Archbishop Jason Gordon and his brother priests bless the sacred Oil of Chrism during last Monday’s Mass. Photo: Raymond Syms

By Kaelanne Jordan

Lovers aren’t always perfect but their intention and action of love demonstrate their commitment to love even in the midst of their imperfections and shortcomings. In a similar way, priests are called to be “lovers”, not perfect, not somehow better than everyone else, but a “lover” who points humanity to the incredible love of God and the manifestation of His love.

“…You think the priest wants to wake up and come and say the Mass…? Or the weekend where he has four or five Masses one after the other saying the same homily over and over and over again? You think that’s an easy way to live? But we do it and we do it with love because that’s what we’ve been called to,” said Archbishop Jason Gordon in his homily at the annual Chrism Mass last Monday at the Cathedral of the Immaculate Conception.

The special liturgy included the blessing of sacred oils for use during the liturgical year in parishes, ecclesial communities, religious congregations and orders, schools and other Catholic organisations.
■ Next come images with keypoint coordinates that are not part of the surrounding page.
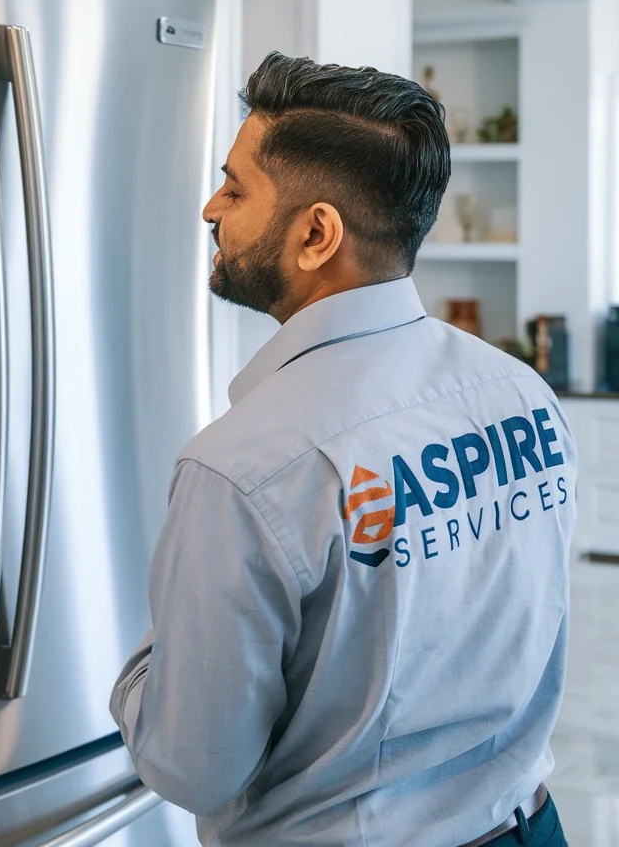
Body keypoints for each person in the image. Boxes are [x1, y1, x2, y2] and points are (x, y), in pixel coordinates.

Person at [110, 53, 574, 847]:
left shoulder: (245, 470)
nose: (211, 207)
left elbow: (192, 767)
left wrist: (143, 672)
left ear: (317, 234)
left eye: (236, 185)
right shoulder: (517, 390)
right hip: (528, 830)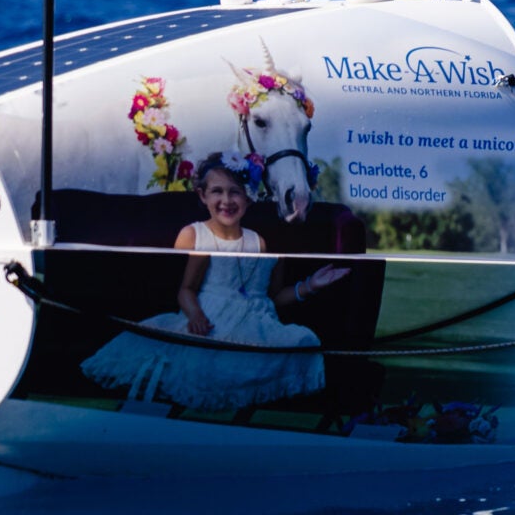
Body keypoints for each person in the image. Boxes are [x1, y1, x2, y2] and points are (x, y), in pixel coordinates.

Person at [80, 155, 347, 408]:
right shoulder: (197, 236)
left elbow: (272, 297)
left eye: (235, 192)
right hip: (214, 319)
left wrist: (310, 285)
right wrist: (195, 314)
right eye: (217, 191)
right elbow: (185, 289)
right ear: (203, 195)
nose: (226, 200)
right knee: (207, 359)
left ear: (248, 196)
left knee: (303, 341)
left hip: (258, 324)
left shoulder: (260, 242)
Priests also renew the promises taken at their ordination.

The Archbishop commented that while priests take vows of celibacy, they are allowed special dispensation to kiss. With a mischievous smile on his face as the congregation wondered where he was going with the comment, he provided five instances where this is permissible.
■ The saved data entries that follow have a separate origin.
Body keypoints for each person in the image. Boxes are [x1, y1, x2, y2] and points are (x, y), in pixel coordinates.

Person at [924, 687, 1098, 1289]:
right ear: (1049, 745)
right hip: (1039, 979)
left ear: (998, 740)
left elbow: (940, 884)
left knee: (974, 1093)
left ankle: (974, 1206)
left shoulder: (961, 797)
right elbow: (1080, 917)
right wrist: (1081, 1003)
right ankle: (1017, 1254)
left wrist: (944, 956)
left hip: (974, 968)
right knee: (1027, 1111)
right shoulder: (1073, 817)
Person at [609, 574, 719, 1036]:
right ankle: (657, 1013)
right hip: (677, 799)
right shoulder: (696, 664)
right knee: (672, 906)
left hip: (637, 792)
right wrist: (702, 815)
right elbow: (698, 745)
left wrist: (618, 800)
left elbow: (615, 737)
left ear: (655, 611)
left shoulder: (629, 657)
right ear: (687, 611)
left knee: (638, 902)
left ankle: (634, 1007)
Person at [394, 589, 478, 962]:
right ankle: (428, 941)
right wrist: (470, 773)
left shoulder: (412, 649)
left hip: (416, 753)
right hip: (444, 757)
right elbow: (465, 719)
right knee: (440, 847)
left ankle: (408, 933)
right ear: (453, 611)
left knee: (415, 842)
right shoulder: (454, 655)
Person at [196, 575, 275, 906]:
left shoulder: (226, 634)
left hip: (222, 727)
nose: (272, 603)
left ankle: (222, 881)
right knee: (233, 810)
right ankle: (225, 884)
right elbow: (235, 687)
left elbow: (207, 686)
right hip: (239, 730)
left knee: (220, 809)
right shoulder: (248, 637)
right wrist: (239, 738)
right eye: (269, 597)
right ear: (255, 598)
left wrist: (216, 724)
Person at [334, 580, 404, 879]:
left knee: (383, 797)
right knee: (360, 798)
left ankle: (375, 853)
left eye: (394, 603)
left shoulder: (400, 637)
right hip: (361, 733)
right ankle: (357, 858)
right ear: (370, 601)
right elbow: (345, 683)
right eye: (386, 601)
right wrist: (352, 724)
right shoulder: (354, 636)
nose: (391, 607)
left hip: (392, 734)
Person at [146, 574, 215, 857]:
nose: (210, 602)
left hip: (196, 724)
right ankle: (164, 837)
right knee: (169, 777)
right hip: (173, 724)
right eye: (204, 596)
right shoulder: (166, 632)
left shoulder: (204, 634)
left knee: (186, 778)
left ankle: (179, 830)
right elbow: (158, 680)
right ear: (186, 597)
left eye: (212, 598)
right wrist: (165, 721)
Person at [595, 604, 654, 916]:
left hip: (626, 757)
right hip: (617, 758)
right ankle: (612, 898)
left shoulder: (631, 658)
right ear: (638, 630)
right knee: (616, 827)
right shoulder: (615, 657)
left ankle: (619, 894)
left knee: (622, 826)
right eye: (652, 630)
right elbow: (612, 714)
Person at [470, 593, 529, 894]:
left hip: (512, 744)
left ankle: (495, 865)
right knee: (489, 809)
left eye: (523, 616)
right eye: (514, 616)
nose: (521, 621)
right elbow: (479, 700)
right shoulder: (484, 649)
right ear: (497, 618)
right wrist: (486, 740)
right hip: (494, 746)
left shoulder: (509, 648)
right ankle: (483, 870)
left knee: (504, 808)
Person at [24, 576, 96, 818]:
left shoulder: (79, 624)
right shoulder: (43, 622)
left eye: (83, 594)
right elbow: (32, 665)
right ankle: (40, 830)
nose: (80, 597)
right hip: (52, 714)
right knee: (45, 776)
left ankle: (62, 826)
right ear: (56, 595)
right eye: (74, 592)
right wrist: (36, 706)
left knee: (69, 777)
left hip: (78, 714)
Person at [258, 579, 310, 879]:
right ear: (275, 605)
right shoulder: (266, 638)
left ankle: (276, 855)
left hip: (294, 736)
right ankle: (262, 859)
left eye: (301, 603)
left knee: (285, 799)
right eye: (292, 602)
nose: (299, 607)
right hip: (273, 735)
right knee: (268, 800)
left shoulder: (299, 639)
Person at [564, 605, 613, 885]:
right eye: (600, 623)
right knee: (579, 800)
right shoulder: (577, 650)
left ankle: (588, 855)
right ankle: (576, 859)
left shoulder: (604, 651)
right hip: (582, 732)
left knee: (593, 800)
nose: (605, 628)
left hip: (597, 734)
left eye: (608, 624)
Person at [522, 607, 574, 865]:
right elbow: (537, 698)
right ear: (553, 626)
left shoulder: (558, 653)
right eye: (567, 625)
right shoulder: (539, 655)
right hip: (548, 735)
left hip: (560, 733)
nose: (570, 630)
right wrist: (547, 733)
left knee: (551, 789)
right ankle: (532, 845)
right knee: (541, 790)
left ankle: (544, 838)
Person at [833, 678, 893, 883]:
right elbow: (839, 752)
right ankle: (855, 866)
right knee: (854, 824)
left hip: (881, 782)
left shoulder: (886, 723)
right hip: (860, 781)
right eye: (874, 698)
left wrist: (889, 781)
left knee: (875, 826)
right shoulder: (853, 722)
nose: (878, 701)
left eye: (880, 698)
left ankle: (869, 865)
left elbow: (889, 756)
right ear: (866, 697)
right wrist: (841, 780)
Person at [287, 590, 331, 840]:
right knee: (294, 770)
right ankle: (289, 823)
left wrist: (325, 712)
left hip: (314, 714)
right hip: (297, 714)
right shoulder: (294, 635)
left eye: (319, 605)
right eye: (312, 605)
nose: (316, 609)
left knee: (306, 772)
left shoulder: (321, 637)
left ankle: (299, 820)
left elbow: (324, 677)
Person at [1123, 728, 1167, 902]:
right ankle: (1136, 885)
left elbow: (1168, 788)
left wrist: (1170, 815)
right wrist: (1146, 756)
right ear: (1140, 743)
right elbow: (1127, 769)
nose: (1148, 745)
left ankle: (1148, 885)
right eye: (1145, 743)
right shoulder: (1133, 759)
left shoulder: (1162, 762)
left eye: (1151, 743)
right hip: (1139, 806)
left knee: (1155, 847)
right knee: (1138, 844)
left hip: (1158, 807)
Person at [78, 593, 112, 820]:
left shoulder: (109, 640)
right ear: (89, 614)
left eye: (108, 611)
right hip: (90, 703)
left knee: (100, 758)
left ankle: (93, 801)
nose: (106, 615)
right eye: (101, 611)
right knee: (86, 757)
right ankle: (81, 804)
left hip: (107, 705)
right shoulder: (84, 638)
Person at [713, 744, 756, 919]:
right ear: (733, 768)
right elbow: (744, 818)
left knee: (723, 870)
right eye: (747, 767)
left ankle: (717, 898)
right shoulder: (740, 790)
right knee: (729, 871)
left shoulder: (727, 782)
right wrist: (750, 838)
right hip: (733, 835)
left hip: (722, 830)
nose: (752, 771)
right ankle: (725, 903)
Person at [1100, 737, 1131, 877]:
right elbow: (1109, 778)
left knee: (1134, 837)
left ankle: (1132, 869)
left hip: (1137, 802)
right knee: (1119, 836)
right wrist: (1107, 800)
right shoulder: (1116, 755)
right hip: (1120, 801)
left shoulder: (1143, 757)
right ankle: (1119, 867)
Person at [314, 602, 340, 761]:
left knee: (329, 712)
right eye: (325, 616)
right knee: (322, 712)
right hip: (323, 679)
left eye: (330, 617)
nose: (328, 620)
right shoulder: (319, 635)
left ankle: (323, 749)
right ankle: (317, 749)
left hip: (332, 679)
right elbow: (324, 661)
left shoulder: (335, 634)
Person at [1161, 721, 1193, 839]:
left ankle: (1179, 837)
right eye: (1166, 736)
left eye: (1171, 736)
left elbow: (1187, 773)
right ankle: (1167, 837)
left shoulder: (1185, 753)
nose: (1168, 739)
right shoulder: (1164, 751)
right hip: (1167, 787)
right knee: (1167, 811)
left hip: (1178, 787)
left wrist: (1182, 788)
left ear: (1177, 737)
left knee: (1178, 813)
The first, kissing the altar as a sign of reverence and love. “…because it’s Christ Himself that we kiss. Because it is there that we experience the closest bond and the closest union with Christ Himself as bread and wine become body and blood…,” he said.

When priests kiss the Book of the Gospels it represents a sign of their connection with Christ and the belief that these words will set in motion the conversion of hearts to bring people towards God. Then there is the kiss during the Sign of Peace which is a symbolic act of a priest’s primary vocation, to be witnesses to God’s love.

In continuing the discourse, Archbishop Gordon added that the kissing of the feet on Holy Thursday is an act of “tender love” and care in the humblest service to the lowly and marginalised.

Archbishop Gordon explained that the fifth act of love, kissing the cross, which occurs on Good Friday is not a mere representation of Christ’s defeat nor is it an empty gesture. Rather, “by kissing the cross, we remember that we embrace the cross, through the cross that we may find salvation,” and recognise the crucifixion the Church is experiencing presently.

Cognisant that priests are called to serve in “difficult times” where they will be tested and sifted like wheat, the Archbishop maintained that as they renew their priestly promises, they ought to not be discouraged.

Instead, he urged them to recognise that they have given themselves to Him and even imperfect as they are, “God uses us for sacred purposes and God still has a purpose for each and every one of us.”

After communion, delegates approached the sanctuary to receive the now blessed pre-bottled sacred oils from clergy, and then greeted the Archbishop standing near the cathedra.